Strengthening of the malaria surveillance system in Mpumalanga Province since 2010 has positively impacted the quantity and more importantly, quality of the RDTs received for analysis. Regular refresher training on administration and interpretation of RDTs results, together with the implementation of guidelines for the packaging (packaged in zip-lock packets with desiccant) and transportation (routine scheduled submission) of used RDTs as part of this system strengthening has resulted in a significant increase in parasite DNA successfully extracted from the RDTs. Although other researchers in Africa have previously used RDTs as source of parasite DNA for anti-malarial resistance detection [58,59,60], this is one of the first studies to use RDTs from a programmatic and operational level for routine anti-malarial resistance marker surveillance. This study, therefore, re-enforces the usefulness of RDTs as a source of parasite DNA in resource-limited rural settings where collection and appropriate storage of blood samples may not be feasible.

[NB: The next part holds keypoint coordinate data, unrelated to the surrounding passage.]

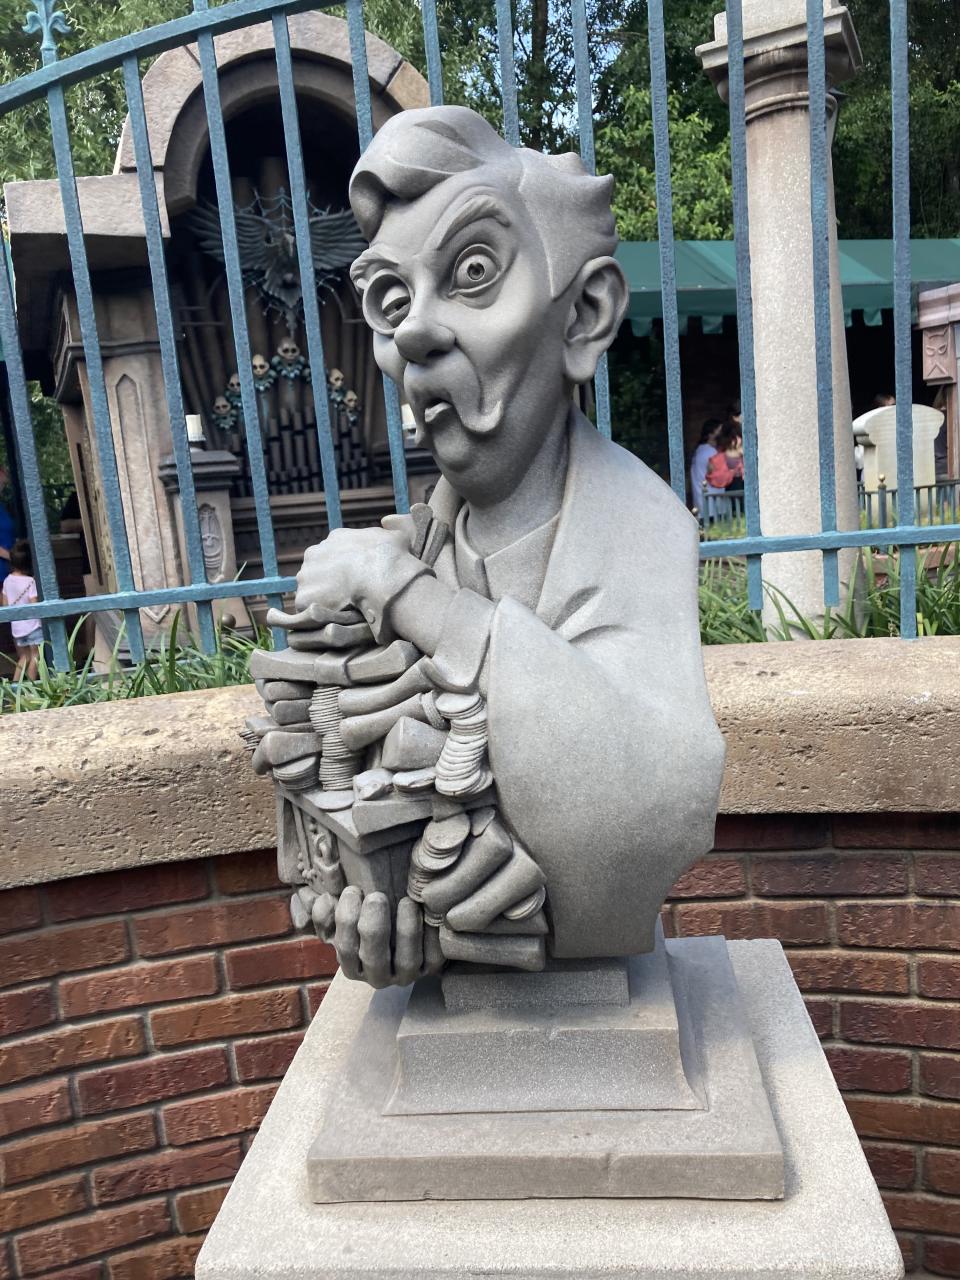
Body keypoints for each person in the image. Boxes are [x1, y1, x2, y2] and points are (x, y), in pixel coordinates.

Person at [266, 106, 724, 985]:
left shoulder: (642, 527)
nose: (413, 334)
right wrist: (384, 891)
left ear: (584, 315)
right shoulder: (409, 544)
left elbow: (654, 792)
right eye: (392, 300)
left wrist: (411, 598)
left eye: (473, 271)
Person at [2, 539, 41, 682]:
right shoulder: (30, 582)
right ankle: (31, 690)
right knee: (36, 656)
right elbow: (34, 605)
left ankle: (15, 687)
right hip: (33, 626)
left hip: (17, 628)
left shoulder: (7, 581)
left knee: (24, 657)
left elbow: (5, 606)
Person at [689, 418, 722, 508]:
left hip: (701, 503)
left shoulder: (699, 450)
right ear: (711, 434)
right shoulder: (711, 453)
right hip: (713, 505)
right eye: (720, 432)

Unfortunately, as the archived RDTs used in this study contained no patient identifiers it was not possible to link haplotype to a clinical outcome and/or patient characteristics, limiting the immediate clinical impact of the resistance marker data generated. This shortcoming is being addressed with the roll-out of the smart surveillance for malaria elimination initiative in Mpumalanga, where resistance data will be linked to anonymized patient data in almost real time. In line with the revised WHO surveillance guidelines [61], the provincial malaria control teams attempt to follow-up all notified malaria cases to ensure cure and drug compliance. However, the majority of malaria cases occur in the large mobile and migrant populations on the border with Mozambique. This, together with well over 1000 cases annually, precludes the integrated therapeutic efficacy studies recommended by the WHO [61] for use in low-transmission, pre-elimination settings.

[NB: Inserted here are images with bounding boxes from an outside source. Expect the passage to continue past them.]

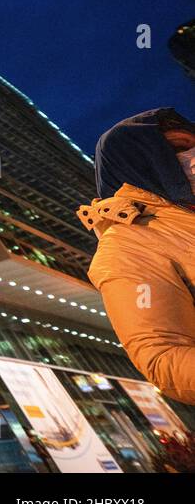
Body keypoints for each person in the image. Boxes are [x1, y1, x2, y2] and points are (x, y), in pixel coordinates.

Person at [79, 107, 195, 404]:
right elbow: (164, 358)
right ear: (141, 164)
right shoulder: (128, 247)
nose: (192, 157)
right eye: (181, 149)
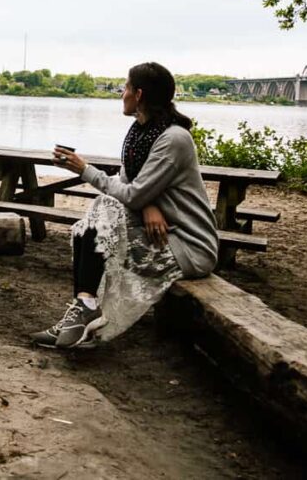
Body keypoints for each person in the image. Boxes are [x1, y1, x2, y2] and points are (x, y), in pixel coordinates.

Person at [30, 62, 219, 349]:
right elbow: (129, 184)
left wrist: (85, 170)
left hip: (189, 246)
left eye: (126, 87)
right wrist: (147, 205)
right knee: (86, 229)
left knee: (104, 209)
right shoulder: (141, 133)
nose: (122, 93)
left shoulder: (174, 139)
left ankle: (84, 310)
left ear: (139, 94)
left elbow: (131, 193)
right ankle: (82, 309)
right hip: (160, 231)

Maps displaying the prevalence and spatial–temporal distribution for resistance markers will be regularly generated to help inform policy in the province. More importantly, containment efforts can be rapidly targeted at the individual and appropriate community level (based on residential and source location) should the first case of artemisinin resistance be identified in this part of southern Africa. To ensure South Africa is able to respond rapidly to any emerging anti-malarial resistance parasites, routine surveillance using RDTs should be expanded to the other two malaria-endemic provinces as a matter of urgency.

Conclusion

This study highlights the feasibility and suitability of using RDTs as a source of parasite DNA for routine anti-malarial resistance surveillance particularly in rural, low-prevalence, resource-strained settings with malaria occurring mostly in mobile and migrant populations. The regionwide sustained deployment of artemether–lumefantrine has conferred a strong selective advantage to lumefantrine-tolerant parasites (carrying the wild-type mdr86N and crt76K alleles), enabling them to become the dominant parasite-type circulating within the southern African region. This rise in lumefantrine tolerance has increased the burden on the artemisinin component to clear the parasite load, which has the potential to increase the risk of artemisinin resistance and threaten the sustained efficacy of artemether–lumefantrine. Sustained, rigorous surveillance for molecular markers of anti-malarial resistance is recommended to allow for the early detection of resistance, informing treatment policy and facilitating prompt containment efforts should any case of artemisinin resistance be identified. This is essential, given the devastating impact both CQ and SP resistance have had historically in southern Africa, and the malaria epidemiological similarities between this region and the areas in the Greater Mekong sub-region where resistance to widely used anti-malarials, including artemisinins, first emerged.